→ Work request
Although the data below holds other lines too, output only those from the line with "Haematoxylin and eosin" up to and including the line with "Recorded diagnosis: Medulloblastoma, NOS.", exactly as they appear.

→ Dataset
____

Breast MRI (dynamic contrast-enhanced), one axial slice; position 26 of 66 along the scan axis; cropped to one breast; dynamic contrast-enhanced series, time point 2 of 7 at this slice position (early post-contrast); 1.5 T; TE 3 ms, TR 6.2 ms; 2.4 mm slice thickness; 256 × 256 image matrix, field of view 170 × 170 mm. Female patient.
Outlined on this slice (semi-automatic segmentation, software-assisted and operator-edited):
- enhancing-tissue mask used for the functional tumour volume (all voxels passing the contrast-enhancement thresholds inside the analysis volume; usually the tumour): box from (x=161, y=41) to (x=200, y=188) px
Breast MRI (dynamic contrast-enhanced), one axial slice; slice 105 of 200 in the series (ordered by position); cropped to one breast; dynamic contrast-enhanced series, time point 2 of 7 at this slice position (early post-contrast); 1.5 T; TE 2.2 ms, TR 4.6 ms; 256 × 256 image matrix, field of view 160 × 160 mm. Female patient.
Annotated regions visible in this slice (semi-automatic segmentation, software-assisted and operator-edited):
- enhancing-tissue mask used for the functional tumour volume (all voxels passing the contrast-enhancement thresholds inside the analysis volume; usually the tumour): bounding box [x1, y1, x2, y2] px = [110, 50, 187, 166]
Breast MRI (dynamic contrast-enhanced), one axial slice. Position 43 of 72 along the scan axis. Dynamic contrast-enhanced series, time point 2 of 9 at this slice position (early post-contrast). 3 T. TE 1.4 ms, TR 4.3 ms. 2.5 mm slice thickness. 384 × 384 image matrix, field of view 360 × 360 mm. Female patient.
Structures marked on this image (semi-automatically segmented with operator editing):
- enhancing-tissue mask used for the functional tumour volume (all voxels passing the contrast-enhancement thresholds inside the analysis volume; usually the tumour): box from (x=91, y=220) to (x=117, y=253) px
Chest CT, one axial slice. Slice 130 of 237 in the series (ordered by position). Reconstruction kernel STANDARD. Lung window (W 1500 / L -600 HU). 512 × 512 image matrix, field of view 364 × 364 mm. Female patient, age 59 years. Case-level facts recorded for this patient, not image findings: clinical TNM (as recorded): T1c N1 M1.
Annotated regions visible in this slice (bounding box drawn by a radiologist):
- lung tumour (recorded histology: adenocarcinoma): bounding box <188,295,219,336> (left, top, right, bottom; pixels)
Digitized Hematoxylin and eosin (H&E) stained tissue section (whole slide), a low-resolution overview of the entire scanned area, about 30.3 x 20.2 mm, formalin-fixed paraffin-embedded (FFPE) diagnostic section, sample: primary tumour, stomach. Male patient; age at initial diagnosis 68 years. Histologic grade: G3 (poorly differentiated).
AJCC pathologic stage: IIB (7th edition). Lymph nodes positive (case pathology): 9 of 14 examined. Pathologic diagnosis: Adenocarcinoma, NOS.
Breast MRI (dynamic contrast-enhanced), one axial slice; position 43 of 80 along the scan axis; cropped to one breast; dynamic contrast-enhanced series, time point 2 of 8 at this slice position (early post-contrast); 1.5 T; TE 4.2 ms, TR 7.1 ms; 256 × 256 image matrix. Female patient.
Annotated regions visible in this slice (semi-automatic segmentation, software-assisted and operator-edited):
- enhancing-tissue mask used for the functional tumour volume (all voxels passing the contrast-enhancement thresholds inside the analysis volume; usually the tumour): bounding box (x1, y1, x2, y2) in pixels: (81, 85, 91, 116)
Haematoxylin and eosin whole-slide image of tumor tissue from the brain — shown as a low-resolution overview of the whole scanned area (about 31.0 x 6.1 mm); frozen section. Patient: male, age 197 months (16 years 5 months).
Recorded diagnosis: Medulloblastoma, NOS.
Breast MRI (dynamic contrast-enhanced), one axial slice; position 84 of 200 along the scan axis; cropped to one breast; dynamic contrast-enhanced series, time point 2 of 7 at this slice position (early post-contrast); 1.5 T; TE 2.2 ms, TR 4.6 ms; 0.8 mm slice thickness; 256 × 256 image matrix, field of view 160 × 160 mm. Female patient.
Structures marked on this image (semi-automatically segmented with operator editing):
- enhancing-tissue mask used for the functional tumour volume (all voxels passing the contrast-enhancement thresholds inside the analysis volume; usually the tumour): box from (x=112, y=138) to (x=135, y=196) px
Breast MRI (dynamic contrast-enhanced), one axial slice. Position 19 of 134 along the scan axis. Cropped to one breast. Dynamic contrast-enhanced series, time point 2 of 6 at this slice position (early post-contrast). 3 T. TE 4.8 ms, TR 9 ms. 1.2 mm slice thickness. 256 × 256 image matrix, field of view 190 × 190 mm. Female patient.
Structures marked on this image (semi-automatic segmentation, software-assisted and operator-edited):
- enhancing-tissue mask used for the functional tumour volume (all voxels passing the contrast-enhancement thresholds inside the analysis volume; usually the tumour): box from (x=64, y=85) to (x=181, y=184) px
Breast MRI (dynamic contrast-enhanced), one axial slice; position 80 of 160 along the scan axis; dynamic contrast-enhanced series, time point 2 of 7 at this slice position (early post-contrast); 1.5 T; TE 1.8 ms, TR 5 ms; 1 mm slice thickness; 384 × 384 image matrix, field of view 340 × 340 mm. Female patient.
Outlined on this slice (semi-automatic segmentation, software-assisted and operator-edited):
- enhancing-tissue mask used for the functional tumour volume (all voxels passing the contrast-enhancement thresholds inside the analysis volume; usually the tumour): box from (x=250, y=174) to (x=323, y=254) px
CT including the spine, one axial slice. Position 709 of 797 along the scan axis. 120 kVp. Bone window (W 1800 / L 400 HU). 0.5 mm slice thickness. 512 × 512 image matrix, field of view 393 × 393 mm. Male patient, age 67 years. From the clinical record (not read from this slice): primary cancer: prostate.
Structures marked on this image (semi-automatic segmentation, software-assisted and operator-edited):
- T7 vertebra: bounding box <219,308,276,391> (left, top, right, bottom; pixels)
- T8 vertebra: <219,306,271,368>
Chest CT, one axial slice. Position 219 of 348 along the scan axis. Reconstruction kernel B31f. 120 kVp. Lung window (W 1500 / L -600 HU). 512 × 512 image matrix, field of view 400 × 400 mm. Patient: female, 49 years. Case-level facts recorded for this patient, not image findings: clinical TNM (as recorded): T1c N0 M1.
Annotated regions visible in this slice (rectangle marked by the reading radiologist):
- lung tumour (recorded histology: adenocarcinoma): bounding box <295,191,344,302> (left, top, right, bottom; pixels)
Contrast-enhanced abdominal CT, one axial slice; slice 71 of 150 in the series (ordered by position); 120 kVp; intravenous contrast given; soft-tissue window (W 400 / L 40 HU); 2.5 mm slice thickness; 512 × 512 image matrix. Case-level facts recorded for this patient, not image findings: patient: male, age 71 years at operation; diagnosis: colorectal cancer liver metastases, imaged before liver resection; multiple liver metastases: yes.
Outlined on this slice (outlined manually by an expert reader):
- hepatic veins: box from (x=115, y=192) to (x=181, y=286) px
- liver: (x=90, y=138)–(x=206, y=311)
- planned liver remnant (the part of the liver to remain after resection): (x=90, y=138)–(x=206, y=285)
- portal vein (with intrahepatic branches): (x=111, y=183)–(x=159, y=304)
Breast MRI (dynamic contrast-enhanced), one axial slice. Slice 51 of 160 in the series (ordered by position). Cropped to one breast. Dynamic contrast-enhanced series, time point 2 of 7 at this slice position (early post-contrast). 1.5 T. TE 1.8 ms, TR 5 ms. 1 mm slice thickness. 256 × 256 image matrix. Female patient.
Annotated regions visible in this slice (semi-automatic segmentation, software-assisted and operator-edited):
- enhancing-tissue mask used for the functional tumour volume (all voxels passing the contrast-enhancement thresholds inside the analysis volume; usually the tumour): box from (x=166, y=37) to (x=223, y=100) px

____

→ The completed task
Haematoxylin and eosin whole-slide image of tumor tissue from the brain — shown as a low-resolution overview of the whole scanned area (about 31.0 x 6.1 mm); frozen section. Patient: male, age 197 months (16 years 5 months).
Recorded diagnosis: Medulloblastoma, NOS.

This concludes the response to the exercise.